2023 Telugu comedy drama film

Bheemadevarapally Branchi is a 2023 Indian Telugu-language comedy drama film directed by Ramesh Cheppala and professor K. Nageshwar has a key role in the movie. V. V. Lakshminarayana, popularly known as 'JD' Lakshmi Narayana, is also part of the cast. The film also features Anji Valguman, Sai Prasanna Kondra, and Abhiram Vollala in lead roles.

== Plot ==
Jampanna receives fifteen lakh rupees in his bank account and assumes he has received the cash in his 'Zero Account' as promised by a political leader. Soon, the bank claims that the money was transferred by mistake, but he has spent all the money. For the rest of the story, Jampanna faces the consequences of his actions and learns from them.

== Production ==
The film was directed by Ramesh Cheppala, who earlier directed the film Bewars, and produced by Bathini Keerthi Latha Goud and Ch. Raja Narendar under the banners of AB Cinemass and Nihal Productions. The cinematography of the film was done by K. Chitti Babu, and the editing of the film was done by Bonthala Nageswara Reddy.

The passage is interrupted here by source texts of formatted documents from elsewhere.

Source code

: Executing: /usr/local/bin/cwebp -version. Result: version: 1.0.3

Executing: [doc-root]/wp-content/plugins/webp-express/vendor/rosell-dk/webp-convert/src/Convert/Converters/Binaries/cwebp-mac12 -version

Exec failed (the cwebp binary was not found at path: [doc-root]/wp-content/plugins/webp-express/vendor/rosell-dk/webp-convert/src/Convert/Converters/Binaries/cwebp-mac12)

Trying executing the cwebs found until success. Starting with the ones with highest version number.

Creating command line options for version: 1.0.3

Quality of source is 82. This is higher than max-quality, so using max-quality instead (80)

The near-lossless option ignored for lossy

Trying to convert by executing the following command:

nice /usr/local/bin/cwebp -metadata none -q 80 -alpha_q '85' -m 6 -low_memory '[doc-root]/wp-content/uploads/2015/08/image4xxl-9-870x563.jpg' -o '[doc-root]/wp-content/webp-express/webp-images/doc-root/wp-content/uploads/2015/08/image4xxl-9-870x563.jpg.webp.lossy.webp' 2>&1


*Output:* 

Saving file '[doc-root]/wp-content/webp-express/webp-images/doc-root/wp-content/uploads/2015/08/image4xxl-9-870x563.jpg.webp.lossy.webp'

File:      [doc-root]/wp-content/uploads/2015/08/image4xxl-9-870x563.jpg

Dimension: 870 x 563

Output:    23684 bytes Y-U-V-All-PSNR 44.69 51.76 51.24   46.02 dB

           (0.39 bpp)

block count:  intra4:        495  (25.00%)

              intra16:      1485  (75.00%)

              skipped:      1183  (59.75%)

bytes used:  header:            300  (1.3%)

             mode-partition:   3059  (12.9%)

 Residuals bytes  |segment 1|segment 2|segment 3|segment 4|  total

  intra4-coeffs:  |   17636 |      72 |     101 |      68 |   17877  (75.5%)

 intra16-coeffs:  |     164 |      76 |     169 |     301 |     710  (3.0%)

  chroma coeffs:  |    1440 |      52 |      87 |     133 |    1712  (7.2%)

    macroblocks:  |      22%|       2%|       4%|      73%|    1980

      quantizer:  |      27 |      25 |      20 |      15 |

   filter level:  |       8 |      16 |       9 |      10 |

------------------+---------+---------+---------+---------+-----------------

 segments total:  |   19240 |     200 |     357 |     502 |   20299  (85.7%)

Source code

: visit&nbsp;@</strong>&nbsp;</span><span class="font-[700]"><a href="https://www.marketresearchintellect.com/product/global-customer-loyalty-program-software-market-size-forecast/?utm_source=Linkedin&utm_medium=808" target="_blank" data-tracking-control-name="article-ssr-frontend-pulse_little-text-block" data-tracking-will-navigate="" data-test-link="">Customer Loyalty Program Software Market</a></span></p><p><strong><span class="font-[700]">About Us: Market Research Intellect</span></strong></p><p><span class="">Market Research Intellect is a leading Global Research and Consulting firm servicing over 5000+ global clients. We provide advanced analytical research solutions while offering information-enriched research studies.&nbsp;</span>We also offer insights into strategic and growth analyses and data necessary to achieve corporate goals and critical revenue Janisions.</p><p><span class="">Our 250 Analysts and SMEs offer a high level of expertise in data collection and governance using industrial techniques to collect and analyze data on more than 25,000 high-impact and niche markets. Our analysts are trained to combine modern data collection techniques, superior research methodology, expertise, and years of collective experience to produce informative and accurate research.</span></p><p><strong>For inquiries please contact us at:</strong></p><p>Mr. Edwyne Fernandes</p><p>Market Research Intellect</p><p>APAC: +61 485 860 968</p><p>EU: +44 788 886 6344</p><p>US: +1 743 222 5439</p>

The teaser for the film was launched by the Minister of Municipal Administration and Urban Development of Telangana, K. T. Rama Rao, on 9 February 2023.

==Soundtrack==
Charan Arjun composed the music along with the background score, distribution rights were acquired by Aditya Music.

==Release==
Bheemadevarapally Branchi was released on 9 June 2023 to mixed-to-positive reviews from critics and audiences, alike.